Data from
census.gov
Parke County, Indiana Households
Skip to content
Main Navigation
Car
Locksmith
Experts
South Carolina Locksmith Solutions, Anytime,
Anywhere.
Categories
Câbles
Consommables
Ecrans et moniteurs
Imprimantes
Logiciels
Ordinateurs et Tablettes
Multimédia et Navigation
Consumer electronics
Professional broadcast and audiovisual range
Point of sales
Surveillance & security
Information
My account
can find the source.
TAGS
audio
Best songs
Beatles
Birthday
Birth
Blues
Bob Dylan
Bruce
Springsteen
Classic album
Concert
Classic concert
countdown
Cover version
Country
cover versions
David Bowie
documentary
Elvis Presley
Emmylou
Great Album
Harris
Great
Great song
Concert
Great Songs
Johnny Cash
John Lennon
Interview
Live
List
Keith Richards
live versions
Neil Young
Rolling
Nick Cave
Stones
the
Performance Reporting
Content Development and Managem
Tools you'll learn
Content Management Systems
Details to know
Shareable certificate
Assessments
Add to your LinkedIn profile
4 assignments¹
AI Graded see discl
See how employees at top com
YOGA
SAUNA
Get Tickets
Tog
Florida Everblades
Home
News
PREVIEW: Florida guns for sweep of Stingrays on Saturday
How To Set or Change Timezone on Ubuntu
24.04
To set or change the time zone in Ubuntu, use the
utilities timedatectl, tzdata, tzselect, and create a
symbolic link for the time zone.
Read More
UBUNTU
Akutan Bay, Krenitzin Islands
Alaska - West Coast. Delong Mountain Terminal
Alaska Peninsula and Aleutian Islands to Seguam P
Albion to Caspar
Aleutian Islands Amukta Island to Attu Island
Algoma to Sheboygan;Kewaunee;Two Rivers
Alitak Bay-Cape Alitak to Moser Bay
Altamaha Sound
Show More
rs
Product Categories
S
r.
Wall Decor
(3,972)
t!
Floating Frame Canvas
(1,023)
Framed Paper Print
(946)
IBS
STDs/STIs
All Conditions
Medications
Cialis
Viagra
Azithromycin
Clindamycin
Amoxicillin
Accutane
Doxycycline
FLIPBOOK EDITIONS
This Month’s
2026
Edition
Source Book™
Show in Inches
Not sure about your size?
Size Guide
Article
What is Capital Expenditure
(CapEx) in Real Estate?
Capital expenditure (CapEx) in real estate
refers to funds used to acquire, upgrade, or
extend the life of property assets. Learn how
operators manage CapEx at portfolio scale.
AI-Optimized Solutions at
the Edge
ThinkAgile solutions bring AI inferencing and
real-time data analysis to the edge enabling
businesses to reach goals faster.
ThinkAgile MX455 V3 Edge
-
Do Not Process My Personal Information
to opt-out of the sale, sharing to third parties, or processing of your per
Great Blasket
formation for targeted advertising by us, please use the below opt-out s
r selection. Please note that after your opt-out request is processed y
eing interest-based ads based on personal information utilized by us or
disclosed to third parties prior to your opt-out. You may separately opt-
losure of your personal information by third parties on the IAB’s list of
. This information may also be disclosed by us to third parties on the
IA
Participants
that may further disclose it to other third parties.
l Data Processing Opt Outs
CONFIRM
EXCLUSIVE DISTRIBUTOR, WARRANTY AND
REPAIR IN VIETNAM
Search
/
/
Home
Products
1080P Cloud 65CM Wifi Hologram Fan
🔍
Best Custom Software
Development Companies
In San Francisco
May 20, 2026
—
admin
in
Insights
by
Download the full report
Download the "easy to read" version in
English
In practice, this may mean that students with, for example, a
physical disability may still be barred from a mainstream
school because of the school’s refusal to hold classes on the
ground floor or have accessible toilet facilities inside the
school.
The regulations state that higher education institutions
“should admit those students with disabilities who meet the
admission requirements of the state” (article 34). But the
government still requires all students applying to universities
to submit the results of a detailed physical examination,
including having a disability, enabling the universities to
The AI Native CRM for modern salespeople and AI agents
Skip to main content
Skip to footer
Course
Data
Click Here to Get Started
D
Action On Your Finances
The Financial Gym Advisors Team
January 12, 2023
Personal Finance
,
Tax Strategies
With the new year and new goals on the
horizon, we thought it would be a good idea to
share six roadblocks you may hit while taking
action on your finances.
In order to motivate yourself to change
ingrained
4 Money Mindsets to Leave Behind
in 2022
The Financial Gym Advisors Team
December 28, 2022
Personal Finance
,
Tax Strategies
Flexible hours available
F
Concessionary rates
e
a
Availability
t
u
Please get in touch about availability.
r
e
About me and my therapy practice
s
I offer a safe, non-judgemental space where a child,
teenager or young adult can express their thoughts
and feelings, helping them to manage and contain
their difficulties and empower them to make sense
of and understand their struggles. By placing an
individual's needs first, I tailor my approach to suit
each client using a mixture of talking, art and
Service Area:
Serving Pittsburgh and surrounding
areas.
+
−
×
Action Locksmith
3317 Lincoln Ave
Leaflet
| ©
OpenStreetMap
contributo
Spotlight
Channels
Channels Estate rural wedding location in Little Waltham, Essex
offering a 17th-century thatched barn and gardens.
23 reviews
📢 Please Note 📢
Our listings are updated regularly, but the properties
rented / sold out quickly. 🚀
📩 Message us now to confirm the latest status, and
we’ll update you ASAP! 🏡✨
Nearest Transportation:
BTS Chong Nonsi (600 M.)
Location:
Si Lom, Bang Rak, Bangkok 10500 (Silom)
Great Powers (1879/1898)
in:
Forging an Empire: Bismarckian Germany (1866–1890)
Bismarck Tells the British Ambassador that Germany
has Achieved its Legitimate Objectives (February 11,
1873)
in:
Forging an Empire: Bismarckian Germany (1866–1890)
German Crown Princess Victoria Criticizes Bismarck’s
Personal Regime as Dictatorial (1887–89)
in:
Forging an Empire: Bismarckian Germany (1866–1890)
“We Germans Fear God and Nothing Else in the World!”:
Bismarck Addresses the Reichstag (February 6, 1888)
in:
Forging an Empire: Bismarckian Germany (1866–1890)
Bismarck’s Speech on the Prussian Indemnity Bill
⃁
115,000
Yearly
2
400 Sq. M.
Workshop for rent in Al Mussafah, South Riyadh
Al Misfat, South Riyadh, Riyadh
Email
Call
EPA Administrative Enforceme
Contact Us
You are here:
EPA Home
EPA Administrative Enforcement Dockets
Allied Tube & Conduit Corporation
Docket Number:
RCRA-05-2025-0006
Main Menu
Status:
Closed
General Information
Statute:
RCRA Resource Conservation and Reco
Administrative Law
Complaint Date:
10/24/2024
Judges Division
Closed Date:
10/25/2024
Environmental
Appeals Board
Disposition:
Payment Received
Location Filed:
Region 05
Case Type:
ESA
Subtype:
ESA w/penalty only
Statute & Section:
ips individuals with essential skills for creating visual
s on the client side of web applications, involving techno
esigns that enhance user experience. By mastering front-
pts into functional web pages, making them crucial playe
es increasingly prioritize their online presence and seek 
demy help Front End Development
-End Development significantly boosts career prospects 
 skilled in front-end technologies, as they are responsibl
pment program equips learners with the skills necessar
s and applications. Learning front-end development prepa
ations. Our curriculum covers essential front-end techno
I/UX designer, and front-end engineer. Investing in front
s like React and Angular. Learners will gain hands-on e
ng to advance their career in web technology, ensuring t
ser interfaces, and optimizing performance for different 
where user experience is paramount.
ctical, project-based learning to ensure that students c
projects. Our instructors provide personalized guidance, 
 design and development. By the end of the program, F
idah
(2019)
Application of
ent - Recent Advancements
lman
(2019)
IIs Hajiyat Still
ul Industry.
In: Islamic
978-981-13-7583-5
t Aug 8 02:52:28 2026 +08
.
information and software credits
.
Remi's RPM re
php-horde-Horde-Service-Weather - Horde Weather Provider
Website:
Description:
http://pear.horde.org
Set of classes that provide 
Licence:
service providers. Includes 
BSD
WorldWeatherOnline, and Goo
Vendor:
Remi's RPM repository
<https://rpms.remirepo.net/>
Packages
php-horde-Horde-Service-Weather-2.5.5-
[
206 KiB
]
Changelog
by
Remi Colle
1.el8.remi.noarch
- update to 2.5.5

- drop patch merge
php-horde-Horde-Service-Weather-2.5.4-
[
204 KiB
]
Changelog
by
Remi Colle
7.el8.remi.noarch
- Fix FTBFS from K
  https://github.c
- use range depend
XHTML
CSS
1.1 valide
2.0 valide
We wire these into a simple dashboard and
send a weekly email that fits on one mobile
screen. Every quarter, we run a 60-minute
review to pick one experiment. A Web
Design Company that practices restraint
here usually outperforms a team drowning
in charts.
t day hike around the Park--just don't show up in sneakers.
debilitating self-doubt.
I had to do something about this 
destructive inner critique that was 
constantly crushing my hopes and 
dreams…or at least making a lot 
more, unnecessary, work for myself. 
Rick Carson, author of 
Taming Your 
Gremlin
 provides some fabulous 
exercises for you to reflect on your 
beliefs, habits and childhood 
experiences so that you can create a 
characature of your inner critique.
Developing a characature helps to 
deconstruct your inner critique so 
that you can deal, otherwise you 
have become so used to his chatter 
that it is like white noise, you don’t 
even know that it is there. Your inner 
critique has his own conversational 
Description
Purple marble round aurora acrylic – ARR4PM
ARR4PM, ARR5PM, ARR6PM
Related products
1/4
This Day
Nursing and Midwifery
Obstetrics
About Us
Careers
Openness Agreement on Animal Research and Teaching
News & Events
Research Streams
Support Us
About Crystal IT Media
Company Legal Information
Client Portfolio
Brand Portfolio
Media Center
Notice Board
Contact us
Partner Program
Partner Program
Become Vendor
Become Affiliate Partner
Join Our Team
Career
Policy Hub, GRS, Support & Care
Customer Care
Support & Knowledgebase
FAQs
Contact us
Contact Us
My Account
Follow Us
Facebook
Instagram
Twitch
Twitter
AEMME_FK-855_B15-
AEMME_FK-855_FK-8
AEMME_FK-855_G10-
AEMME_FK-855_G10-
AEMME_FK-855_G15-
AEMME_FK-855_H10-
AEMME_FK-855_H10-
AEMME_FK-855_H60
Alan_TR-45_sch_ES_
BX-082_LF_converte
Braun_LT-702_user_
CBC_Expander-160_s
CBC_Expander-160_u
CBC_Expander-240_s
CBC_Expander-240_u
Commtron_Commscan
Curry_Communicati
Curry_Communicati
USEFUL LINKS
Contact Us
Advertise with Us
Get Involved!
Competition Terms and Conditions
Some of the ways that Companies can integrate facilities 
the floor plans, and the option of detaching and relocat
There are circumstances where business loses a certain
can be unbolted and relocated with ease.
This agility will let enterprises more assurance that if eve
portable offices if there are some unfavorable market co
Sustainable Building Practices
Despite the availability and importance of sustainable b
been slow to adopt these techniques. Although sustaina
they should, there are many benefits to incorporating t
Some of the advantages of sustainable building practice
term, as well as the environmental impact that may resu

— Task brief —
Please print, unchanged, the lines from the one holding "portable offices if" through the last line of the listing above, including both and omitting the rest.

— Output of the exercise —
portable offices if there are some unfavorable market co
Sustainable Building Practices
Despite the availability and importance of sustainable b
been slow to adopt these techniques. Although sustaina
they should, there are many benefits to incorporating t
Some of the advantages of sustainable building practice
term, as well as the environmental impact that may resu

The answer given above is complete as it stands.